*** Opening The records ***

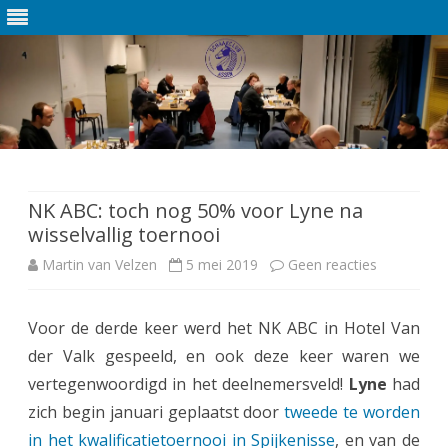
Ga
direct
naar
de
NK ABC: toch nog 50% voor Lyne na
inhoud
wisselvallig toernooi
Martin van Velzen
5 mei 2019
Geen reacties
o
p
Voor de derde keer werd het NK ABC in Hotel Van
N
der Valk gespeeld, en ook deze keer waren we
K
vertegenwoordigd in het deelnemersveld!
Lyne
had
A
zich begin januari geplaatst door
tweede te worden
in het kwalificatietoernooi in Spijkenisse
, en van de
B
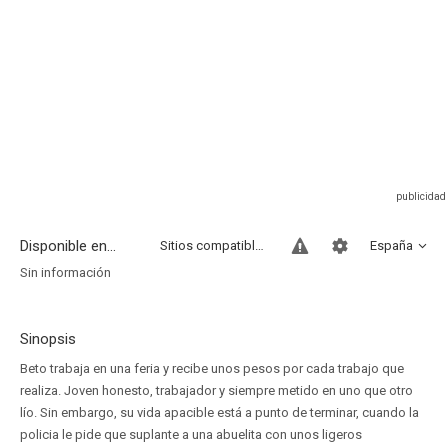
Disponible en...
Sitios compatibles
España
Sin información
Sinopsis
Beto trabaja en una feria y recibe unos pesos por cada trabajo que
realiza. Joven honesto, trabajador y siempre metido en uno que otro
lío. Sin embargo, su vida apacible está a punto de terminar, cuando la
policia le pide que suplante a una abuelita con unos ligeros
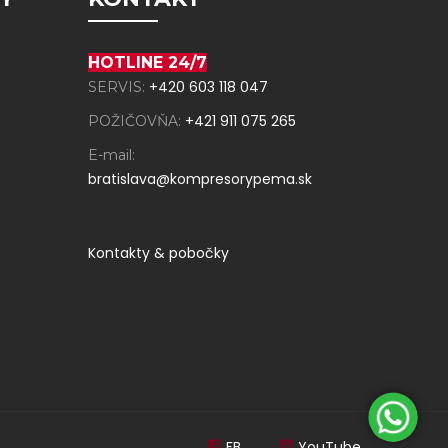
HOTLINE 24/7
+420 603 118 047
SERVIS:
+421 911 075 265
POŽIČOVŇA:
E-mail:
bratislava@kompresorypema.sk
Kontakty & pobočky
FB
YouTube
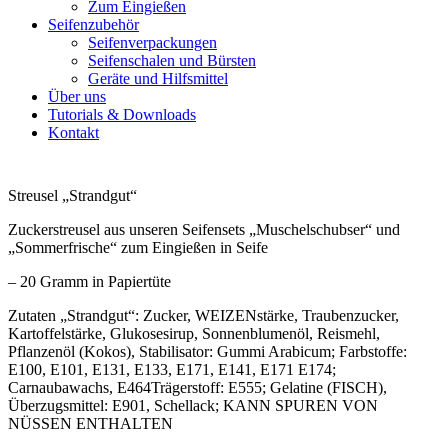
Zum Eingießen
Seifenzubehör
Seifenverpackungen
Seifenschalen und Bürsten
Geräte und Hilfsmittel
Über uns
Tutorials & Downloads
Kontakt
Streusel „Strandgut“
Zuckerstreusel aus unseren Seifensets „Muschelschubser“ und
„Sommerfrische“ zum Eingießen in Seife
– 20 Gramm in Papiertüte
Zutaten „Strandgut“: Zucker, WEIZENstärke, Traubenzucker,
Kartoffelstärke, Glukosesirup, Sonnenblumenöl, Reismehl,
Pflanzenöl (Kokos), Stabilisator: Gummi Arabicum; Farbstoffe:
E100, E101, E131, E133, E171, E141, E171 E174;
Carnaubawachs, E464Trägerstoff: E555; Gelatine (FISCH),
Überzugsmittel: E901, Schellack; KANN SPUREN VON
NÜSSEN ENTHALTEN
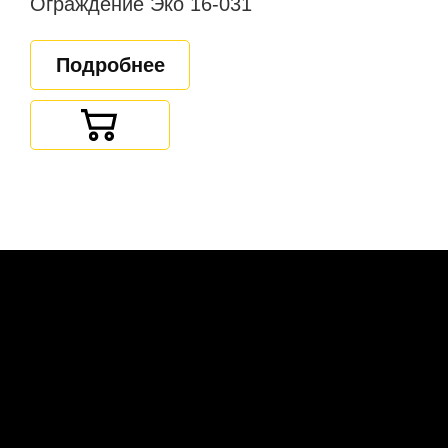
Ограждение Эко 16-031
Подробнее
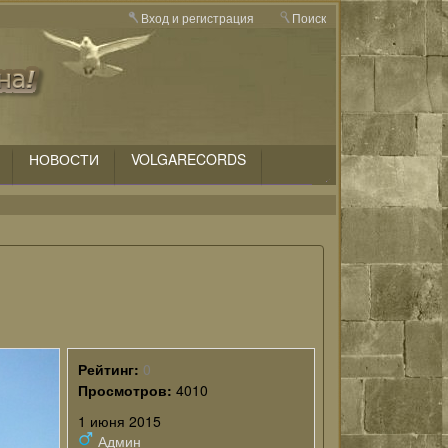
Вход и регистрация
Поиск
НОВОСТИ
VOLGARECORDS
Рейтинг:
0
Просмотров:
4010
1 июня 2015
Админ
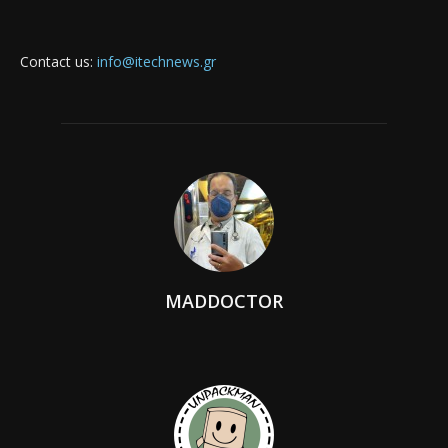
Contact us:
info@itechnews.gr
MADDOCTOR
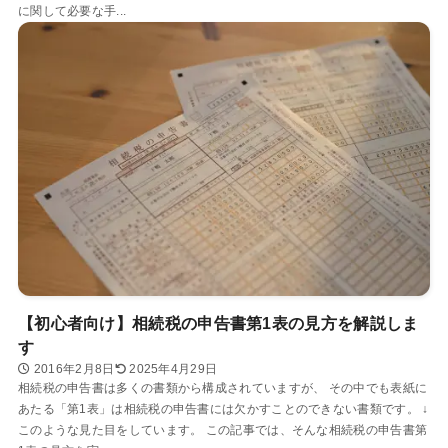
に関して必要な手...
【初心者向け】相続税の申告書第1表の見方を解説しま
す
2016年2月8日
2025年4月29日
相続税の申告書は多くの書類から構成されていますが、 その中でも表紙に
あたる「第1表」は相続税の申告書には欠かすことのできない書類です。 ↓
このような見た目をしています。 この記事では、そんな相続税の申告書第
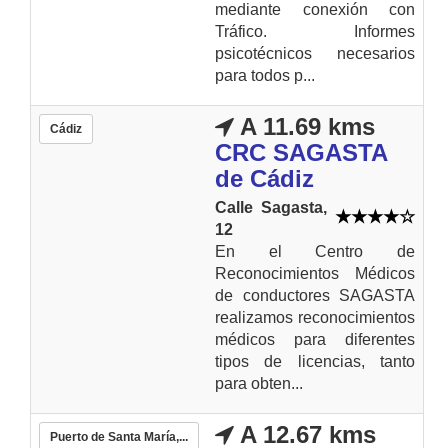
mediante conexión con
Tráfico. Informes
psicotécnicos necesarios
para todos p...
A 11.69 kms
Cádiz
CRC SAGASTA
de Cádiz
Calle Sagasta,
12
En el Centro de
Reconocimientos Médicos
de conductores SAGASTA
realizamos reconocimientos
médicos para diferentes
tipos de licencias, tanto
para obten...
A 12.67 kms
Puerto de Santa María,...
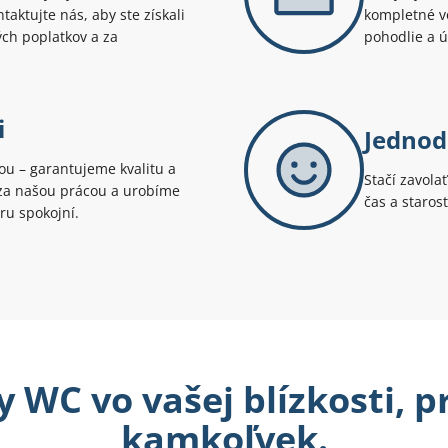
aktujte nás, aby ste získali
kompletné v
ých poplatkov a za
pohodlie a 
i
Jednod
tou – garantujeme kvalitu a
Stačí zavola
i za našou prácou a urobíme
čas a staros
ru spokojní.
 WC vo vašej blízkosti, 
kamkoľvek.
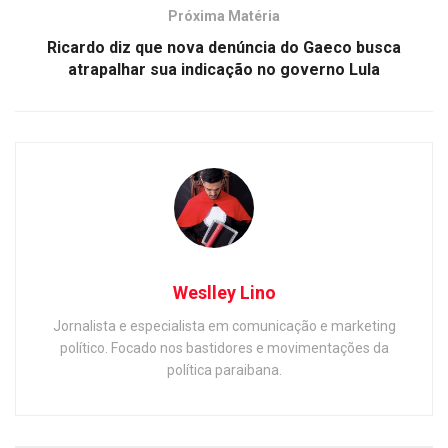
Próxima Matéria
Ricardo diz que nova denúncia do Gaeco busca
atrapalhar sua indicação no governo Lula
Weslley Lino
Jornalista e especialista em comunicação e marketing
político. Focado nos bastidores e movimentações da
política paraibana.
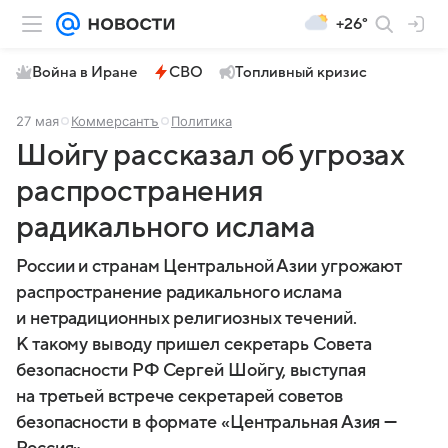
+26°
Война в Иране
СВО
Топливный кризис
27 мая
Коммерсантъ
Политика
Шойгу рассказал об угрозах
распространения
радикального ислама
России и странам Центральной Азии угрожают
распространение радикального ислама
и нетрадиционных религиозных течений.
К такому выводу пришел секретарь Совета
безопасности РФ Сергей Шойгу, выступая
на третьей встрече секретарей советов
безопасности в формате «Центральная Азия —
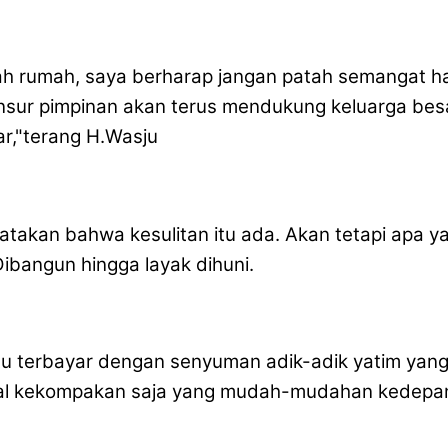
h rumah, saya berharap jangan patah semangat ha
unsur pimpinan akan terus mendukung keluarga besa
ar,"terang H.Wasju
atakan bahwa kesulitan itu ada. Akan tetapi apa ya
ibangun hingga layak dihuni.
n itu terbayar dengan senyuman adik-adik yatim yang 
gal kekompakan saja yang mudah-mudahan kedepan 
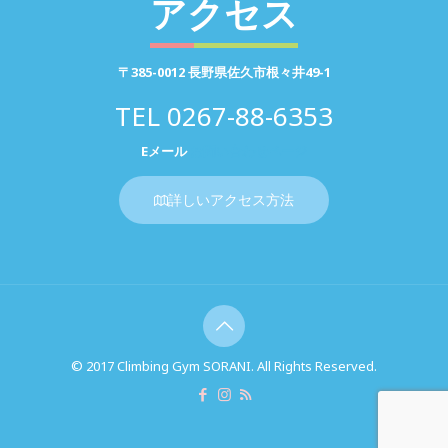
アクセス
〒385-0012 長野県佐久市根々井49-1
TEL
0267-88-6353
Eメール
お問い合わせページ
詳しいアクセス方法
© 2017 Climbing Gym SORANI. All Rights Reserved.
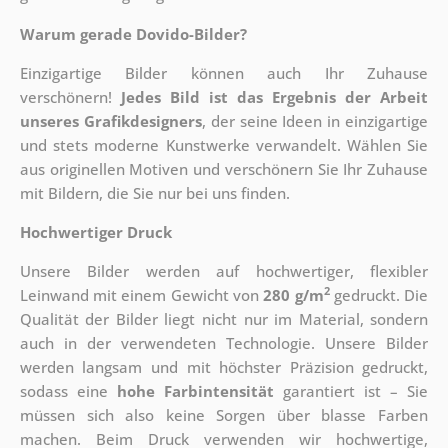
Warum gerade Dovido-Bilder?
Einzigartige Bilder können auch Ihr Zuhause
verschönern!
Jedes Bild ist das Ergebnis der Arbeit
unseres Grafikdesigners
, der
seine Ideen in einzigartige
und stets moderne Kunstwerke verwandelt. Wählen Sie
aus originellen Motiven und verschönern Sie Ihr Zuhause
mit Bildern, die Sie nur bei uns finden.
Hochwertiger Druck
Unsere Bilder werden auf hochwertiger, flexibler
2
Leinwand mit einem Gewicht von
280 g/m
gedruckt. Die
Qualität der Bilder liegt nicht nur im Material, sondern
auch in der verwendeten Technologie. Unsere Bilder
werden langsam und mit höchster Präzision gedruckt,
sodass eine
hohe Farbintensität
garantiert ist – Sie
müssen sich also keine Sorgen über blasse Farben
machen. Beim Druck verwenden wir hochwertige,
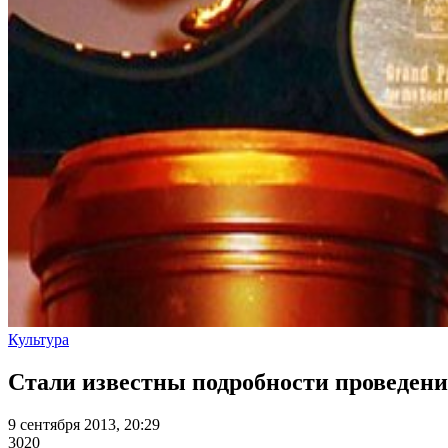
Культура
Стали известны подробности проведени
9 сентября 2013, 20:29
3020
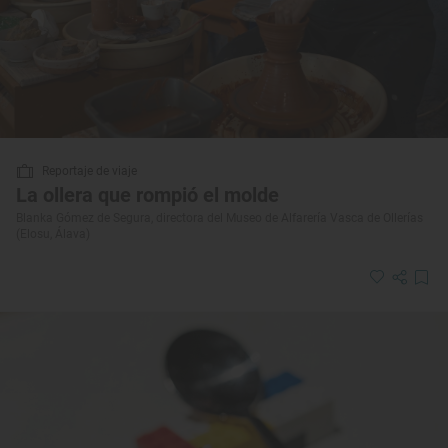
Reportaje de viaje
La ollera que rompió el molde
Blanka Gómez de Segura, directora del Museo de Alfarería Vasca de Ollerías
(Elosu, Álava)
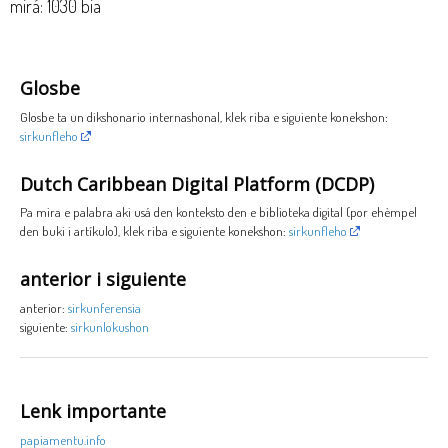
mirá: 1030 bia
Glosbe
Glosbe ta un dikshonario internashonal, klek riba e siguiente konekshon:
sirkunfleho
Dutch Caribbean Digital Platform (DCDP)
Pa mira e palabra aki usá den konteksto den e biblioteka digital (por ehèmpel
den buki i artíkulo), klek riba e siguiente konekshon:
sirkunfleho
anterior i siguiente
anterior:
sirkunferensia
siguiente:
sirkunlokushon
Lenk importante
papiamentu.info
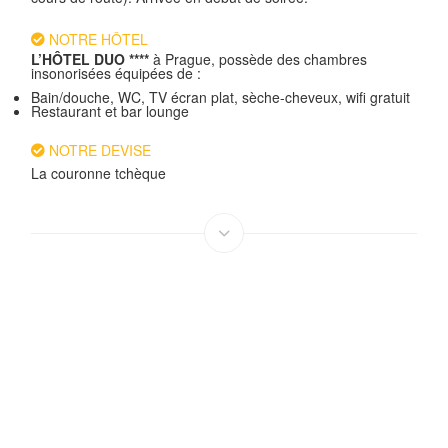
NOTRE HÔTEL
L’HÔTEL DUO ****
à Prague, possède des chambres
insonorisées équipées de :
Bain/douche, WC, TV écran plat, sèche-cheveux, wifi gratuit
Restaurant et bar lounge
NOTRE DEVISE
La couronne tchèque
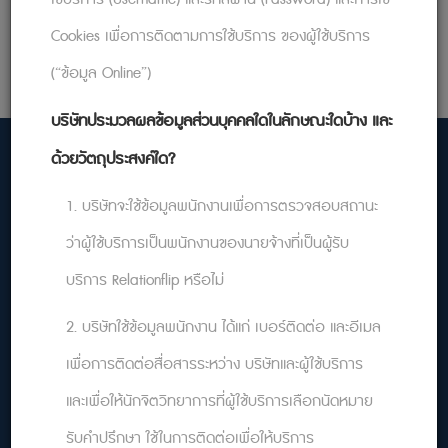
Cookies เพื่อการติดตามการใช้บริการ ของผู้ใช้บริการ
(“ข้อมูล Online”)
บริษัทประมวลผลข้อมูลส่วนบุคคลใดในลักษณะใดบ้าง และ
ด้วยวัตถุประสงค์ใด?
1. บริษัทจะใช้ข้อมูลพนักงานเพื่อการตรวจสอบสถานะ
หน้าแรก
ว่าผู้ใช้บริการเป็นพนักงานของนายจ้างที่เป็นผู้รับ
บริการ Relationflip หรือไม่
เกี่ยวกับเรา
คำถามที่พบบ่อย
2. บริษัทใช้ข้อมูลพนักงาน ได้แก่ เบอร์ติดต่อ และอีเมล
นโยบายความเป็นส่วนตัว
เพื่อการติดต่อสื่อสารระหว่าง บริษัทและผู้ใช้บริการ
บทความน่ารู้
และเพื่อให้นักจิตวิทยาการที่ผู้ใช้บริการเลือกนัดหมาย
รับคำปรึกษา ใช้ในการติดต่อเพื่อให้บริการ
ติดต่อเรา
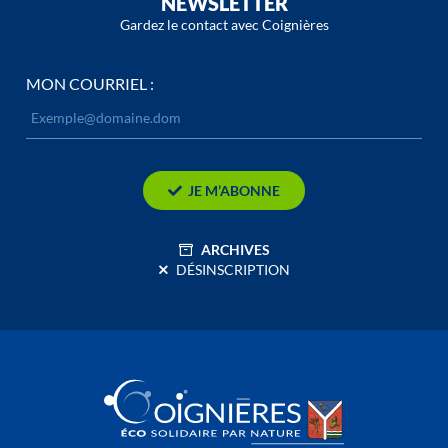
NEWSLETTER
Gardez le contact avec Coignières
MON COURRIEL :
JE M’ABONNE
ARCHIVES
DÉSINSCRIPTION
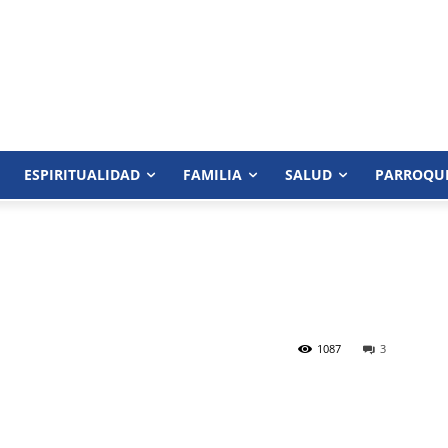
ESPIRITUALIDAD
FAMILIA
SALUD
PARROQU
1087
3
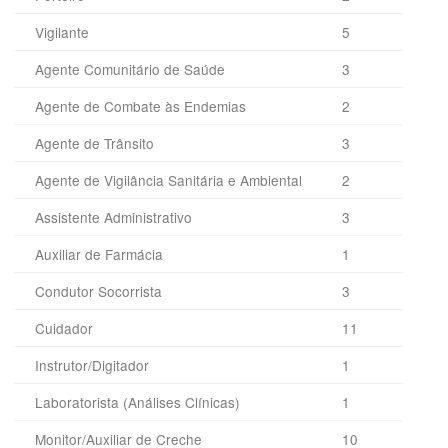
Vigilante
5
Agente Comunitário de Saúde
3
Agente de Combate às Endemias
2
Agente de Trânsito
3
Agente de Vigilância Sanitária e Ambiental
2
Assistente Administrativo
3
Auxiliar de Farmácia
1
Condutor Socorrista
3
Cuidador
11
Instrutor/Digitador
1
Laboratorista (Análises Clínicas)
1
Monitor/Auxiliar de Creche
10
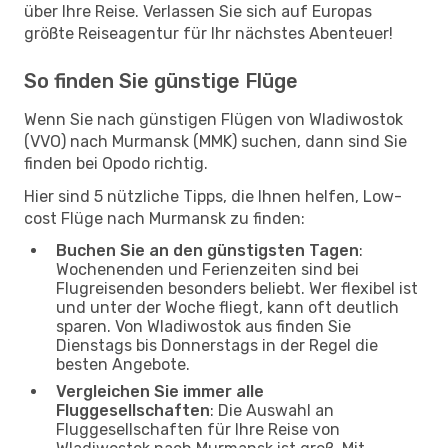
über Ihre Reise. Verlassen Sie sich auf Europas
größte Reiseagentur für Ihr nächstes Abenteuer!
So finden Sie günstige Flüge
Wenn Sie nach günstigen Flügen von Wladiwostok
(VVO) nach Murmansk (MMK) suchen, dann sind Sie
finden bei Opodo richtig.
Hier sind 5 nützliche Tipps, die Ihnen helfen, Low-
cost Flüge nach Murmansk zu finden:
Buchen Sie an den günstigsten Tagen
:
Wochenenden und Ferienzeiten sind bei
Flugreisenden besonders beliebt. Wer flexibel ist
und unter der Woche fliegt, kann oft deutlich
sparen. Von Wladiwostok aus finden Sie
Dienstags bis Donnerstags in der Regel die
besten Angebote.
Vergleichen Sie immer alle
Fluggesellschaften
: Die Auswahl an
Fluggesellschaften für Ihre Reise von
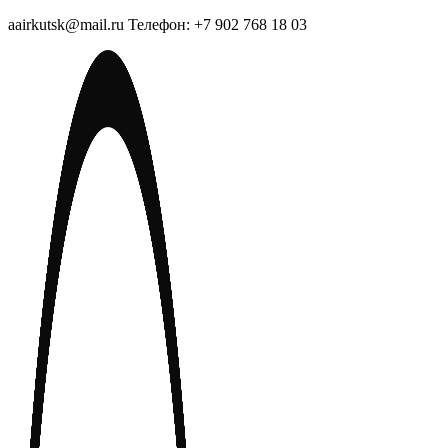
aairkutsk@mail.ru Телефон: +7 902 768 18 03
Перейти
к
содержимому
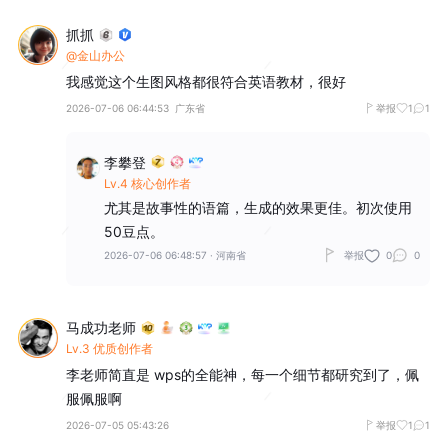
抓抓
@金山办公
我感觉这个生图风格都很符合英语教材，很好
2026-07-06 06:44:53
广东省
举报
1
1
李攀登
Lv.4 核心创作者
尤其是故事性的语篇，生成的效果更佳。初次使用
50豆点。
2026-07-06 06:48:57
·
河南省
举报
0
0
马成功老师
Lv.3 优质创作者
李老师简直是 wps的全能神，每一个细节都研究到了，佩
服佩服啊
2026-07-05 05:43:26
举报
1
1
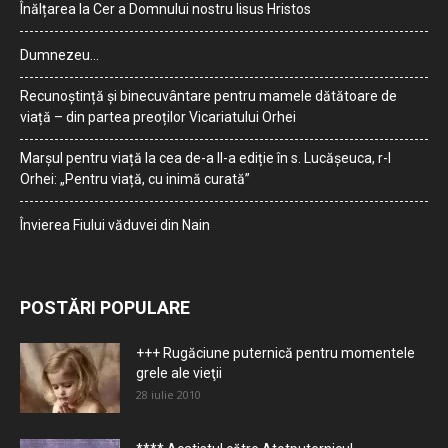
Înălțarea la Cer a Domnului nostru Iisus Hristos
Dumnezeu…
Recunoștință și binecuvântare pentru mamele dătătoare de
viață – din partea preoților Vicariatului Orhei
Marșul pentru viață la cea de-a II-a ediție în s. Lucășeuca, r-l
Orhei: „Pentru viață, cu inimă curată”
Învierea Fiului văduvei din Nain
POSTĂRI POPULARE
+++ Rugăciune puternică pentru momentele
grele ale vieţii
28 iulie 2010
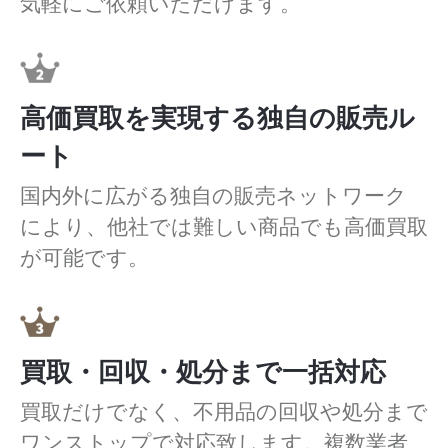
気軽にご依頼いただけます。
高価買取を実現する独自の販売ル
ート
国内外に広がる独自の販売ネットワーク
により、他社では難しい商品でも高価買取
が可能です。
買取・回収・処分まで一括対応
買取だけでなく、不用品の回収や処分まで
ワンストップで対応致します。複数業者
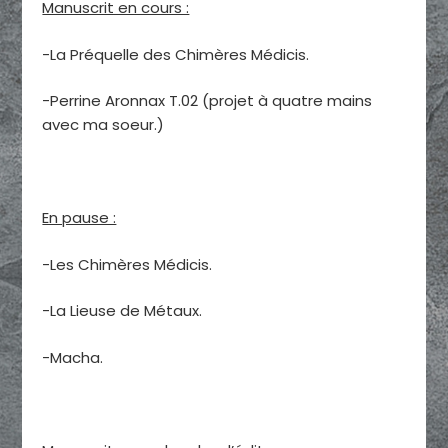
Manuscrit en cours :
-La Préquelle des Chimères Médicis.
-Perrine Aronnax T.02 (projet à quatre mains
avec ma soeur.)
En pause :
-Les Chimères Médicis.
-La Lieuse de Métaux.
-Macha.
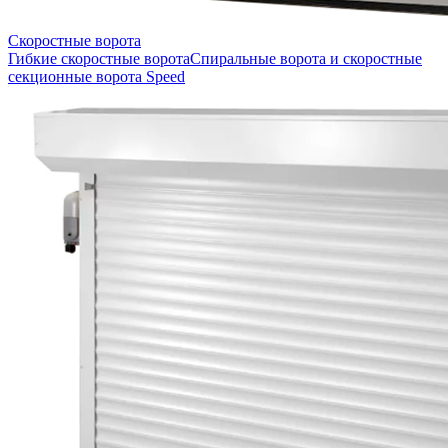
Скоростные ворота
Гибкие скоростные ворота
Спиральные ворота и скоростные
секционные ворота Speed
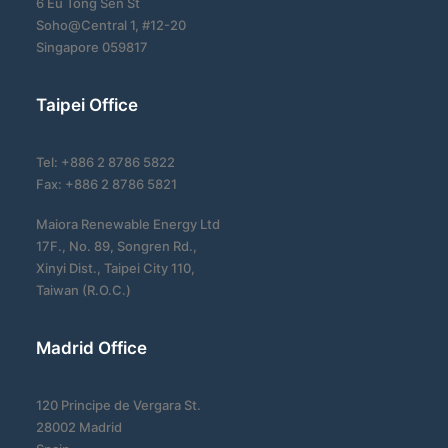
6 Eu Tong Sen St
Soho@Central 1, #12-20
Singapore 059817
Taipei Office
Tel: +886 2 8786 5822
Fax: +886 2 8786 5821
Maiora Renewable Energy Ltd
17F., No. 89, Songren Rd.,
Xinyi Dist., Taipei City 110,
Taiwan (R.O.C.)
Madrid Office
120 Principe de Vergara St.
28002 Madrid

*** Closing The records ***

Task details:
Put the lines of the data into a numbered list, beginning at the line that contains "aktujte nás, aby ste získali" and stopping after the line that contains "gal kekompakan saja". Omit blank lines and the pictures.

Finished task:
1. aktujte nás, aby ste získali
2. kompletné v
3. ých poplatkov a za
4. pohodlie a 
5. i
6. Jednod
7. tou – garantujeme kvalitu a
8. Stačí zavola
9. i za našou prácou a urobíme
10. čas a staros
11. ru spokojní.
12.  WC vo vašej blízkosti, 
13. kamkoľvek.
14. Próxima Matéria
15. Ricardo diz que nova denúncia do Gaeco busca
16. atrapalhar sua indicação no governo Lula
17. Weslley Lino
18. Jornalista e especialista em comunicação e marketing
19. político. Focado nos bastidores e movimentações da
20. política paraibana.
21. +26°
22. Война в Иране
23. СВО
24. Топливный кризис
25. 27 мая
26. Коммерсантъ
27. Политика
28. Шойгу рассказал об угрозах
29. распространения
30. радикального ислама
31. России и странам Центральной Азии угрожают
32. распространение радикального ислама
33. и нетрадиционных религиозных течений.
34. К такому выводу пришел секретарь Совета
35. безопасности РФ Сергей Шойгу, выступая
36. на третьей встрече секретарей советов
37. безопасности в формате «Центральная Азия —
38. h rumah, saya berharap jangan patah semangat ha
39. unsur pimpinan akan terus mendukung keluarga besa
40. ar,"terang H.Wasju
41. atakan bahwa kesulitan itu ada. Akan tetapi apa ya
42. ibangun hingga layak dihuni.
43. n itu terbayar dengan senyuman adik-adik yatim yang 
44. gal kekompakan saja yang mudah-mudahan kedepan 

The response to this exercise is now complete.